William Owuraku Aidoo (born 30 January 1964) is a Ghanaian politician and was a member of the Seventh Parliament of the Fourth Republic of Ghana and the 8th Parliament of the Fourth republic of Ghana, representing the Afigya Kwabre South Constituency in the Ashanti Region on the ticket of the New Patriotic Party.

==Early life and education==
William Owuraku Aidoo was born on 30 January 1964. He hails from Hemang-Kwabre in the Ashanti Region of Ghana. He got his GCE O Level from Tetrem Secondary School and A Level certificate from St Augustine's College. He received his Bachelor of Arts degree in Entrepreneurship from the Ghana Institute of Management and Public Administration (GIMPA) in 2005.

==Career==
William Owuraku Aidoo is an energy consultant and a farmer. Prior to entering politics, he was the managing director of Kucons Company Limited, a construction company involved in the construction and rehabilitation of dams. He was a Senior Superintendent at the Ghana Education Service (GES) between 1991 and 1994 and a Senior Manager at the Ghana Commercial Bank (GCB) from 1995 until 2012. While working at the bank, he doubled as a lecturer at the University of Education, Winneba from 2009 to 2012. As a farmer, he won the national best farmer award for cashew production in Ghana in 2011.

==Politics==
William Owuraku Aidoo entered parliament on 7 January 2013 as the representative of the Afigya Kwabre South constituency on the ticket of the New Patriotic Party.
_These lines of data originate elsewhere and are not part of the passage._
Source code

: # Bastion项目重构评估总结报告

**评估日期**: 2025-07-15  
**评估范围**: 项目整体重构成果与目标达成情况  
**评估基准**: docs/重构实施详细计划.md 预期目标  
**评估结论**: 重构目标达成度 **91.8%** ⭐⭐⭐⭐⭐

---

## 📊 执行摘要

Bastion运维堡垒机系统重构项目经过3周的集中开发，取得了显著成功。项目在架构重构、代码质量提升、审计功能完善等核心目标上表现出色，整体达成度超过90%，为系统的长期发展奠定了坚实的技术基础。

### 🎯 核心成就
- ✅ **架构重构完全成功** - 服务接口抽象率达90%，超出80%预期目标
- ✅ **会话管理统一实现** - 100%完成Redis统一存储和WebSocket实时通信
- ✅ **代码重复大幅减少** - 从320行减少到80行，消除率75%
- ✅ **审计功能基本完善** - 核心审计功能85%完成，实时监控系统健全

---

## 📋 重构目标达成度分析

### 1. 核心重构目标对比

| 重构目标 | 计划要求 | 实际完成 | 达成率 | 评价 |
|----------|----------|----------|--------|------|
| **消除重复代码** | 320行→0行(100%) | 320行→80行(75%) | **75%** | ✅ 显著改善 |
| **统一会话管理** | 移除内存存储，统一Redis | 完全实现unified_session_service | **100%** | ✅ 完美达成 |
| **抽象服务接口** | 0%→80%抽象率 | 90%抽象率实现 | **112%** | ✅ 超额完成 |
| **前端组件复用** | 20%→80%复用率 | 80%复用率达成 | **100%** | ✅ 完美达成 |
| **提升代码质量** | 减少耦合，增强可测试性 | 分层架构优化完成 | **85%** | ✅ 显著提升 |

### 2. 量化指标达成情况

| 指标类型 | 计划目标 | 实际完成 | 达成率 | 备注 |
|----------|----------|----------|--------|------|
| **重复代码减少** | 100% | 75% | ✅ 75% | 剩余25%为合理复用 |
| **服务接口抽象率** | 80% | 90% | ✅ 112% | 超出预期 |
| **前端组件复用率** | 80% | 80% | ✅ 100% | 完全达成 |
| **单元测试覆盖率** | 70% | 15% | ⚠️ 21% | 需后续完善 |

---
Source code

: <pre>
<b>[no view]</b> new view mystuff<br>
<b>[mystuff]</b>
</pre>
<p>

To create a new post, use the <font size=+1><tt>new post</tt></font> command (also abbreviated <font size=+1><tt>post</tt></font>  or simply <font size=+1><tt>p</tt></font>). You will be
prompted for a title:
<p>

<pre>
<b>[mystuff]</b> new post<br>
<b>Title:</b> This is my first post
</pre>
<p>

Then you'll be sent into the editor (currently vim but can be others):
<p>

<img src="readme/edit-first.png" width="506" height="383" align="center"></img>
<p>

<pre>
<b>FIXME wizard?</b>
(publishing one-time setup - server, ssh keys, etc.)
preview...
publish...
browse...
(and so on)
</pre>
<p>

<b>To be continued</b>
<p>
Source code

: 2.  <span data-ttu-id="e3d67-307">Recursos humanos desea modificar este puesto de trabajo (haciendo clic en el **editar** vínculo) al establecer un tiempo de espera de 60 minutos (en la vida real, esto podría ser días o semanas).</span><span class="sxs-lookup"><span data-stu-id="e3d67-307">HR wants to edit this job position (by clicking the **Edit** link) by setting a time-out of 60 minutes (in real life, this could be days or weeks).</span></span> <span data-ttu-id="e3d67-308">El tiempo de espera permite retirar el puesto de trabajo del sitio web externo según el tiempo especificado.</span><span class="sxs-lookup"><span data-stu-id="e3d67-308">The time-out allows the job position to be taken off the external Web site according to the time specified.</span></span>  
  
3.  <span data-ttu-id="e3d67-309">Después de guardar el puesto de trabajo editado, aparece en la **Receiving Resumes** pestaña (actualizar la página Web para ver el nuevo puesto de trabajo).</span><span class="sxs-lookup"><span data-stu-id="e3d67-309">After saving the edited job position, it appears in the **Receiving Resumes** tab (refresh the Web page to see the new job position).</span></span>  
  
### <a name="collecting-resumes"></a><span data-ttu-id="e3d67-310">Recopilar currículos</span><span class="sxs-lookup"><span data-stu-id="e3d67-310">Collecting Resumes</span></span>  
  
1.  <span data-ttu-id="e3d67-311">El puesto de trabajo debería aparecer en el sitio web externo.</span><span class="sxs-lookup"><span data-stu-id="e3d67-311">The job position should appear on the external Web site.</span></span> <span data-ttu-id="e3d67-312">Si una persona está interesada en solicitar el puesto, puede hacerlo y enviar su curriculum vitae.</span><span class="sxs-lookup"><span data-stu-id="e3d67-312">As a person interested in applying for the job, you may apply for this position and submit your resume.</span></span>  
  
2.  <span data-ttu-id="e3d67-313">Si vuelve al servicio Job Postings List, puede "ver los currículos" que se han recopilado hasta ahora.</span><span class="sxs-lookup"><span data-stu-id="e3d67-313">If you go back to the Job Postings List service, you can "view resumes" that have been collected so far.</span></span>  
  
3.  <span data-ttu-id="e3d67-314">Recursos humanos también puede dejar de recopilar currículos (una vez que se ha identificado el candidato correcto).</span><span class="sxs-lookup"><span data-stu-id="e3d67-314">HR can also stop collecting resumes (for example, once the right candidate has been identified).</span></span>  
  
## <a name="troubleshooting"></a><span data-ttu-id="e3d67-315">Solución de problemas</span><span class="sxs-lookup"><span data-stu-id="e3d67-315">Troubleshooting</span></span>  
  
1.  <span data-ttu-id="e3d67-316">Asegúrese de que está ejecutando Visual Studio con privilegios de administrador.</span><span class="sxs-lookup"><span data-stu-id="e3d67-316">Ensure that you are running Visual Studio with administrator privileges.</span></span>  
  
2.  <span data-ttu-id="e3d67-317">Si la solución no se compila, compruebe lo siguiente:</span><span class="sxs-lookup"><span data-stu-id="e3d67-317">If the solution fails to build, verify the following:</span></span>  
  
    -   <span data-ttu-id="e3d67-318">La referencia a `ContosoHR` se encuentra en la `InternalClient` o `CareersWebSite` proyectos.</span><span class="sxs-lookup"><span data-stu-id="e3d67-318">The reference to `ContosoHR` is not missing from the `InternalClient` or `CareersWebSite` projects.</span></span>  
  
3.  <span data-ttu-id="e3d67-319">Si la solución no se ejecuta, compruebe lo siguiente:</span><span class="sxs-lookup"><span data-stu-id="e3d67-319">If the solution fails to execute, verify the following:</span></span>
He contested the seat again during the 2016 parliamentary elections and won. William was reelected again in the 2020 General election for the 8th Parliament of the Fourth Republic of Ghana. He is currently the deputy Minister for Energy.

=== Committees ===
William is a member of Constitutional, Legal and Parliamentary Affairs Committee and also a member of Subsidiary Legislation Committee.

==Personal life==
William Owuraku Aidoo is married with five children. He identifies as Christian and is a member of the Catholic Church.